Serge Wolikow

Après avoir examiné le "bon usage des archives de Moscou et d'ailleurs" (Une Histoire en révolution ?, EUD, 1996), l'Institut d'Histoire Contemporaine de l'Université de Bourgogne s'interroge sur les notions d'antifascisme et de nation à l'époque du Front populaire. Les contributions sont regroupées autour de trois thèmes: "anciennes et nouvelles solidarités internationales", "mouvement ouvrier et cultures politiques nationales" et "l'antifascisme et les questions nationales". Les deux notions centrales du titre ne font malheureusement pas l'objet d'une définition préalable.
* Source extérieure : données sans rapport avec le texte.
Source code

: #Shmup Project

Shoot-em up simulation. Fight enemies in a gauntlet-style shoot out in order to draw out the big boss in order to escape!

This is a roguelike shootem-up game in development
Réfléchir sur la problématique de l'antifascisme, ce devrait être aussi et avant tout proposer une définition topique du fascisme à partir de l'accession au pouvoir de Mussolini en 1922. Dès lors, le Komintern s'empare du terme de "fascisme" et l'instrumentalise à son profit pour stigmatiser ses adversaires et ses concurrents, y compris à l'intérieur du mouvement ouvrier. Boris Souvarine avait été sûrement l'un des premiers à souligner les perversions d'une utilisation tous azimuts d'un terme qui, le plus simplement du monde, ne signifiait pas autre chose qu'une politique de "contre-révolution préventive", selon la forte expression de l'anarchiste italien Luigi Fabbri. Les contributions de ce volume illustrent, avec plus ou moins de bonheur, la rencontre de ces deux thèmes dans le domaine habituel d'études et de recherches de chacun des auteurs. La notion même d'antifascisme ne fait pas l'objet d'une interrogation systématique sur la genèse des politiques de Front populaire par le Komintern au milieu des années trente, après son abandon de la dénonciation du "social-fascisme". De même en ce qui concerne les procès de Moscou, la grande terreur en URSS ou la signature du pacte germano-soviétique, points aveugles de la bonne conscience antifasciste, des années trente à nos jours. Comme l'écrivait Victor Serge dans ses Mémoires d'un révolutionnaire à propos de la politique des staliniens en Espagne: "Impossible de vaincre le fascisme, en effet, en instituant à l'intérieur un régime de camps de concentration et d'assassinat contre les antifascistes les plus énergiques et les plus sûrs; et en perdant ainsi le prestige moral de la démocratie".